Fortunately, with Democratic fascism looming so close, white America still had one last thing going for it, one last flicker of hope. Limbaugh is routinely credited with “paving the way for a President Trump,” the same way he’s characterized as “helping move the Republican Party to the right.” But it went much deeper than that, on both counts. Limbaugh served as a sort of original model for Trump — the comic-blowhard authoritarian who provides endless entertainment, infallible-though-incredible wisdom, and marching orders for the tribe. And by 2015, he’d helped nudge and bully the party not toward some kind of hardcore conservatism, but in a radically nihilistic direction.
So on and so forth – most of you are probably all too aware of who he is and what damage he has done to bipartisan discourse.
A selection of the sort of thing he has said is as follows:
- He began airing “Barack, the Magic Negro,” a racist parody song about then-Sen. Barack Obama’s popularity with many white voters, in 2007.
- In John K. Wilson’s book, The Most Dangerous Man in America: Rush Limbaugh’s Assault on Reason, the host was quoted as saying this homophobic statement: “When a gay person turns his back on you, it is anything but an insult; it’s an invitation.”
- In his “Undeniable Truths,” written as part of an article for the Sacramento Union in 1988, Limbaugh wrote, “Feminism was established so as to allow unattractive women access to the mainstream of society.”
- In a later updated version, he wrote:
- “The Earth’s eco-system is not fragile.”
- “Women should not be allowed on juries where the accused is a stud.”
- “The Los Angeles riots were not caused by the Rodney King verdict. The Los Angeles riots were caused by rioters.”
- In a later updated version, he wrote:
- On The Rush Limbaugh Show in 2004, he said, “I think it’s time to get rid of this whole National Basketball Association. Call it the TBA, the Thug Basketball Association, and stop calling them teams. Call ’em gangs.”
- As a young broadcaster in the 1970s, Limbaugh once told a Black caller: “Take that bone out of your nose and call me back,” according to Fair.

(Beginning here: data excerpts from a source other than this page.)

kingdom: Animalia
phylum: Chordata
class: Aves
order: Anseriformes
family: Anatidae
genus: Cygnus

- During The Rush Limbaugh Show in 2013, he said, “If any race of people should not have guilt about slavery, it’s Caucasians. The white race has probably had fewer slaves and for a briefer period of time than any other in the history of the world.”
- During The Rush Limbaugh Show in 2017, regarding LGBTQ+ politicians being elected to office, he said, “I guarantee there’d be some people in the Republican establishment who will now think, yeah, we need to do this. We need to provide a home, we need to provide a comforting atmosphere for the tranny community and the gay community. But those people are voting Democrat anyway.”
- ” ‘Ching cha. Ching chang cho chow. Cha Chow. Ching Cho. Chi ba ba ba. Kwo kwa kwa kee. Cha ga ga. Ching chee chay. Ching zha bo ba. Chang cha. Chang cho chi che. Cha dee. Ooooh chee bada ba. Jee jee cho ba.’ Nobody was translating, but that’s the closest I can get,” he said on his radio show while “translating” Chinese President Hu Jintao in 2011.
- Limbaugh called Georgetown law student Sandra Fluke a “slut” and a “prostitute” after she publicly advocated for universal contraception coverage, NPR reported in 2012.
All of which leads me back to the idea that I feel the world is a better place without this man spreading his lies and hate. If that annoys you and makes you think less of me, you’re probably not the sort of person whose moral evaluations I care for at any rate.